From the very moment I learnt to read, I decided I wanted to be a writer. As a kid, I rode along on my bike, notebook and pen in the front basket, stopping every few minutes to make a note of my big ideas. When we visited my grandparents, I wouldn’t get in the car to go home until I’d written my grandma another story.
Then I grew up, and it seemed like having what everyone called a “real job” was a much more practical idea. I worked in the education industry and eventually mutated that into traveling around the world, living and teaching English in Japan, Slovakia and Germany.
The spare time I was lucky to have as a Business English instructor was soon put to good use: traveling, writing about it, traveling again. Small travel magazines, both online and print, started to publish and pay for my stories. If you’d seen the celebrations for my first sale, you’d have thought I’d won a million in the lottery, not picked up just $40 for a whole day’s work.
But to be able to trade in some of my teaching hours and spend more time writing, I realized I needed some kind of stable income.
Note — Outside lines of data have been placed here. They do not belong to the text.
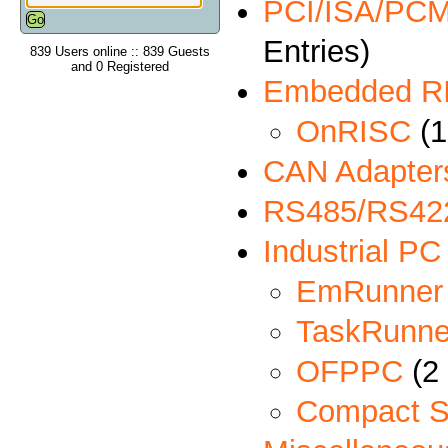
PCI/ISA/PCMC
Entries)
839 Users online :: 839 Guests
and 0 Registered
Embedded R
OnRISC
(1
CAN Adapter
RS485/RS422
Industrial PC
EmRunner
TaskRunne
OFPPC
(2 
Compact S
And that’s when I learnt I was really born at the right time. The Internet’s providing all kinds of new opportunities for regular writing, and I wanted to get in on the action. I started by publishing my own Not a Ballerina blog, sharing tales of my trips, life overseas and pointing readers to my articles as they were published. With two or three entries weekly, I could prove to prospective employers that I have staying power.
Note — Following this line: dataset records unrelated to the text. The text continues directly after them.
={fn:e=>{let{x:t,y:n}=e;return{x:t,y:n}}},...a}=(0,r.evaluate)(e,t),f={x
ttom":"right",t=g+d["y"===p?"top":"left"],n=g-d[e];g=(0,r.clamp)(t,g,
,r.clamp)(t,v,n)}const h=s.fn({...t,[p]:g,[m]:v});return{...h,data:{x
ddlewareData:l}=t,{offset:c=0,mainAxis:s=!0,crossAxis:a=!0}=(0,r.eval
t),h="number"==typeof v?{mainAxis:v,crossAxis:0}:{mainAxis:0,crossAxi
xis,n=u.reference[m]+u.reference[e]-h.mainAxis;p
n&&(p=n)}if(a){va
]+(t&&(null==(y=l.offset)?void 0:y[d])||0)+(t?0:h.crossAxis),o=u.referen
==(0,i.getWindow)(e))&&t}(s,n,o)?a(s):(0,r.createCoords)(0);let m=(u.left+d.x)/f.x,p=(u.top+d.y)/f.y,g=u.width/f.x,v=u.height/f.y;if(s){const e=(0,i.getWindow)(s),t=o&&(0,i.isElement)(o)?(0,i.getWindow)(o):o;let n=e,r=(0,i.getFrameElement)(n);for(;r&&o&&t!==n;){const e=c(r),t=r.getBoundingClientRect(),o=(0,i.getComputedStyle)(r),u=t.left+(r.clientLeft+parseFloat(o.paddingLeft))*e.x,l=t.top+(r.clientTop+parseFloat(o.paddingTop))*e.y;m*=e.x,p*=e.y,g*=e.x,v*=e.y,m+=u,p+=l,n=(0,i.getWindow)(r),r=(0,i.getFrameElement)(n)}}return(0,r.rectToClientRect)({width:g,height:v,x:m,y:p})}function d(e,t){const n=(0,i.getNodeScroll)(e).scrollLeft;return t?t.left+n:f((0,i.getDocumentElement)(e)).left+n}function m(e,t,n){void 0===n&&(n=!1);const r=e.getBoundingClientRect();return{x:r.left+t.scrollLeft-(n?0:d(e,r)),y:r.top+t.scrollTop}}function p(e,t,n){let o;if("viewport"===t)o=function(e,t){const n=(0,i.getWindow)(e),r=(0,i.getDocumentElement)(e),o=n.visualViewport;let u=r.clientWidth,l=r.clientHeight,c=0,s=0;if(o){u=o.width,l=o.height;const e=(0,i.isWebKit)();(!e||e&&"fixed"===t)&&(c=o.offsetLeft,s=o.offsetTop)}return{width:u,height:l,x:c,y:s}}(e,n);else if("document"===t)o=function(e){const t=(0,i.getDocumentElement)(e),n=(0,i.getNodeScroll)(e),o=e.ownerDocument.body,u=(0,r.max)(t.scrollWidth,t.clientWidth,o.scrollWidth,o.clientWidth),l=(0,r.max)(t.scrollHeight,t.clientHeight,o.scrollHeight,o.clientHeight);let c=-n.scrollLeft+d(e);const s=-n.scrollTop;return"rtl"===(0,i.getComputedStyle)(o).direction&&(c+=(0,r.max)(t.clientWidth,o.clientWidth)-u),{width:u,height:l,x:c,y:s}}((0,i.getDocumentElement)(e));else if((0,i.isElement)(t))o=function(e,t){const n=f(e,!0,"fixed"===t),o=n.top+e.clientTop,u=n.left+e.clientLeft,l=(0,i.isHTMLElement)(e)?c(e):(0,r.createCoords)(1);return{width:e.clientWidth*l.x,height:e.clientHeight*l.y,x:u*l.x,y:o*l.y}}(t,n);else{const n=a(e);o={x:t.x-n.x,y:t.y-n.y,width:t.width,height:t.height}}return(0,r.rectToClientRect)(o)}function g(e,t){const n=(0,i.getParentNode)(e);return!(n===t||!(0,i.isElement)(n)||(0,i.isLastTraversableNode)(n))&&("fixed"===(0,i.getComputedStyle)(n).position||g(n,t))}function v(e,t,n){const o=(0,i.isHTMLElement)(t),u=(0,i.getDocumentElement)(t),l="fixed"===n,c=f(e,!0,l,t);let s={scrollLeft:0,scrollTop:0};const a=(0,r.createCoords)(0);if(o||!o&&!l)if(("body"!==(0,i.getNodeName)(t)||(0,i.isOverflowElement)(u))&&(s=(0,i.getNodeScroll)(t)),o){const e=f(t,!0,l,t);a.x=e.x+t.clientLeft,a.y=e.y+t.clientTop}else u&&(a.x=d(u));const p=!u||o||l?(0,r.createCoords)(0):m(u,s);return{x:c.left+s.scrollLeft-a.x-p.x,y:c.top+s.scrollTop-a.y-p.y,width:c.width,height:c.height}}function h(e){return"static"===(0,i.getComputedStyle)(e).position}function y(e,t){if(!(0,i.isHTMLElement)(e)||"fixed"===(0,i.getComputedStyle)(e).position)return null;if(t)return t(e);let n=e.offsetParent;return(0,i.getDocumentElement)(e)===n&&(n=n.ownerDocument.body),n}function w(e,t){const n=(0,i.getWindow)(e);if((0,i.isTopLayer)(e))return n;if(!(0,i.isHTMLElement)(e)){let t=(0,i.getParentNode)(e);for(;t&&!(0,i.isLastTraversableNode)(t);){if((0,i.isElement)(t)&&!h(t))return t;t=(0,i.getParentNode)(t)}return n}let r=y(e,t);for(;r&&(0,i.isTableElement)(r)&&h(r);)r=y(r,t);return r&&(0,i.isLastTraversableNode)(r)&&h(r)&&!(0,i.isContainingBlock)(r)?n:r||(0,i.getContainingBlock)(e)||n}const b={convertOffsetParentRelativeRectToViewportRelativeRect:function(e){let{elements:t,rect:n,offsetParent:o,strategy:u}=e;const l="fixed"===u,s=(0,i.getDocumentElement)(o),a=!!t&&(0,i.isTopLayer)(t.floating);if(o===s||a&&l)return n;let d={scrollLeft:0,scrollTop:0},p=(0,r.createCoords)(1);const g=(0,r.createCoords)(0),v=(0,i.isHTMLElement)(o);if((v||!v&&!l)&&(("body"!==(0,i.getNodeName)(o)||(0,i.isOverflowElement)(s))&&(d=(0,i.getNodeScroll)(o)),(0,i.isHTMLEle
Next, I just had to stay alert for the right opportunities. First, it was my specialist knowledge of Eastern Europe and Russia that landed me a regular gig with my column, and then my worldwide travel experience that has me blogging daily at Jaunted. I’m not highly paid, but the monthly regularity of a check (or a Paypal deposit, as is increasingly the case) is enough to give me both the motivation to keep going and the belief that I really am a writer.
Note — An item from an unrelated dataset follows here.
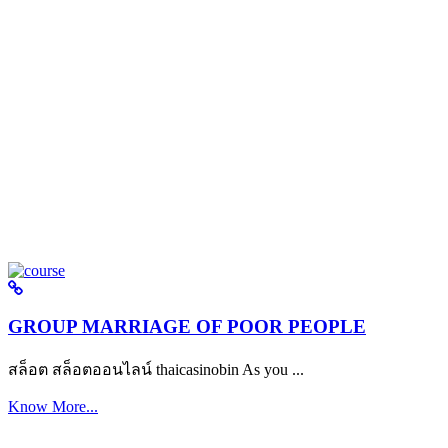
GROUP MARRIAGE OF POOR PEOPLE
สล็อต สล็อตออนไลน์ thaicasinobin As you ...
Know More...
Amanda Kendle is an Australian addicted to traveling. She has lived and worked in Japan, Slovakia and Germany, and spends her free time writing about past trips and planning future ones. Finances for these come from her job as a teacher of English to speakers of other languages, and she worries that she learns more from her students than they do from her. Her articles have been featured in Student Traveler, Hidden Europe, Go World Travel and Inside Out Travel.